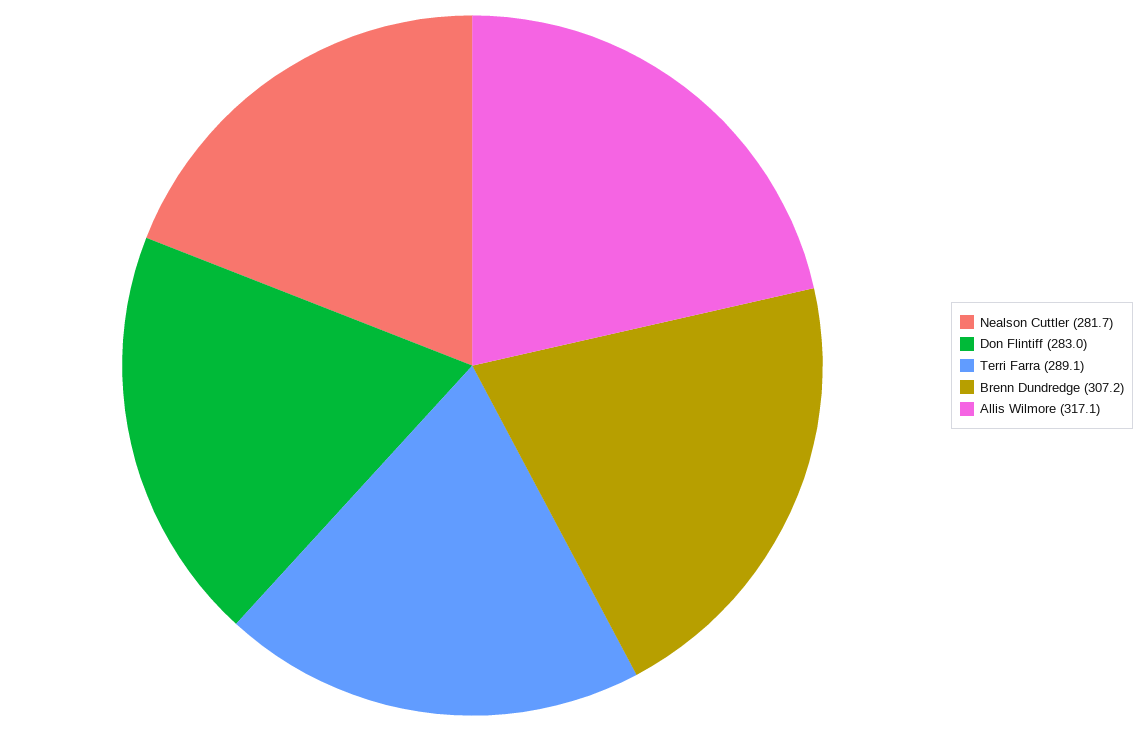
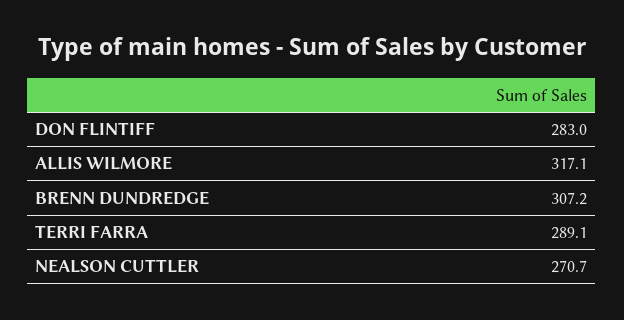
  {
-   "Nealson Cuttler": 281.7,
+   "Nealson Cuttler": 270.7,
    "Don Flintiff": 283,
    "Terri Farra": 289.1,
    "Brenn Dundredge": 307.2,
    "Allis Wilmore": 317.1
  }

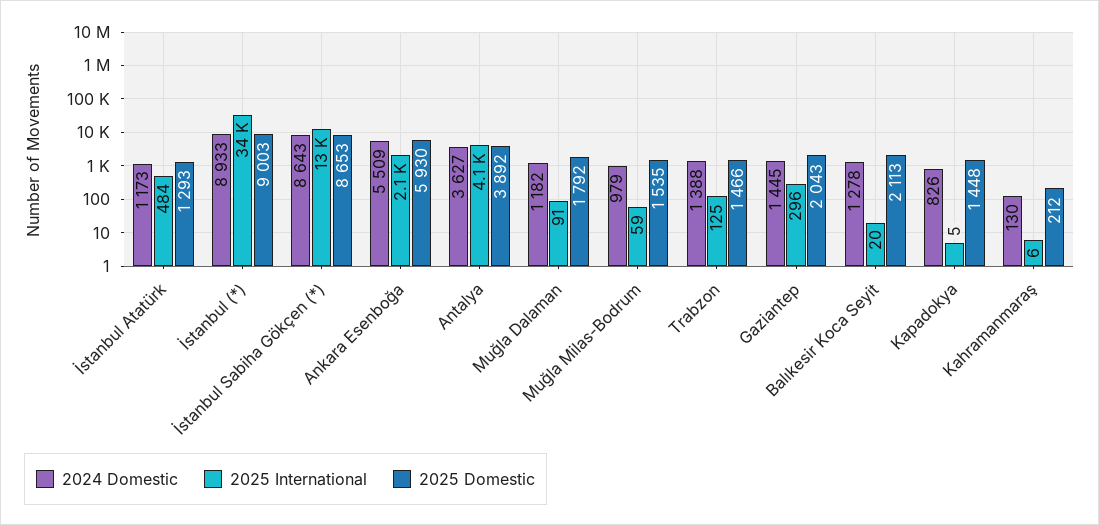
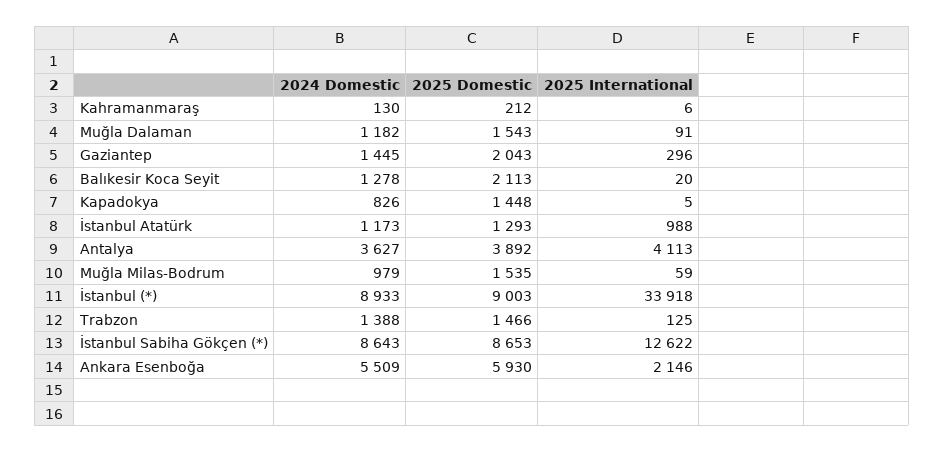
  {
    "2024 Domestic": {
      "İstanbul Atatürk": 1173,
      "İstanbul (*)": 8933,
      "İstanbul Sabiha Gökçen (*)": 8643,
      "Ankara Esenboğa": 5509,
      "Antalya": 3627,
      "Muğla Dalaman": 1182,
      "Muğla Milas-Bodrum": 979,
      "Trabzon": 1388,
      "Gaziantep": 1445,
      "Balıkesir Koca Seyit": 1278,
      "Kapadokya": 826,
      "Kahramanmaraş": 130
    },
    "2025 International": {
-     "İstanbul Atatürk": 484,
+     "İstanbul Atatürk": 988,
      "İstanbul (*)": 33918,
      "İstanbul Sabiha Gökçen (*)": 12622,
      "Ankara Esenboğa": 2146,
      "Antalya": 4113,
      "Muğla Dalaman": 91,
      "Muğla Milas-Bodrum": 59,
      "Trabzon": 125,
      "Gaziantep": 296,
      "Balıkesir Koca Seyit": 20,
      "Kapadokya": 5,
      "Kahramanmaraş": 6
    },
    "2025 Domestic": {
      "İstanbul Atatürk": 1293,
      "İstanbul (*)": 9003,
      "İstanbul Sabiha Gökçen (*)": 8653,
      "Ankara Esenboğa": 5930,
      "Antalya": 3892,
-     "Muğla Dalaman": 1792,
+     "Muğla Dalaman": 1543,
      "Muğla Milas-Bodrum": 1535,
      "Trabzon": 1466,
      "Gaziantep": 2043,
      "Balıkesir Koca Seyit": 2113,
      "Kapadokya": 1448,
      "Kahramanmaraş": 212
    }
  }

> **What the task asks**
Transcribe every record above exactly as written, leaving out any pictures.

> **Worked solution**
  {
-   "Nealson Cuttler": 281.7,
+   "Nealson Cuttler": 270.7,
    "Don Flintiff": 283,
    "Terri Farra": 289.1,
    "Brenn Dundredge": 307.2,
    "Allis Wilmore": 317.1
  }

  {
    "2024 Domestic": {
      "İstanbul Atatürk": 1173,
      "İstanbul (*)": 8933,
      "İstanbul Sabiha Gökçen (*)": 8643,
      "Ankara Esenboğa": 5509,
      "Antalya": 3627,
      "Muğla Dalaman": 1182,
      "Muğla Milas-Bodrum": 979,
      "Trabzon": 1388,
      "Gaziantep": 1445,
      "Balıkesir Koca Seyit": 1278,
      "Kapadokya": 826,
      "Kahramanmaraş": 130
    },
    "2025 International": {
-     "İstanbul Atatürk": 484,
+     "İstanbul Atatürk": 988,
      "İstanbul (*)": 33918,
      "İstanbul Sabiha Gökçen (*)": 12622,
      "Ankara Esenboğa": 2146,
      "Antalya": 4113,
      "Muğla Dalaman": 91,
      "Muğla Milas-Bodrum": 59,
      "Trabzon": 125,
      "Gaziantep": 296,
      "Balıkesir Koca Seyit": 20,
      "Kapadokya": 5,
      "Kahramanmaraş": 6
    },
    "2025 Domestic": {
      "İstanbul Atatürk": 1293,
      "İstanbul (*)": 9003,
      "İstanbul Sabiha Gökçen (*)": 8653,
      "Ankara Esenboğa": 5930,
      "Antalya": 3892,
-     "Muğla Dalaman": 1792,
+     "Muğla Dalaman": 1543,
      "Muğla Milas-Bodrum": 1535,
      "Trabzon": 1466,
      "Gaziantep": 2043,
      "Balıkesir Koca Seyit": 2113,
      "Kapadokya": 1448,
      "Kahramanmaraş": 212
    }
  }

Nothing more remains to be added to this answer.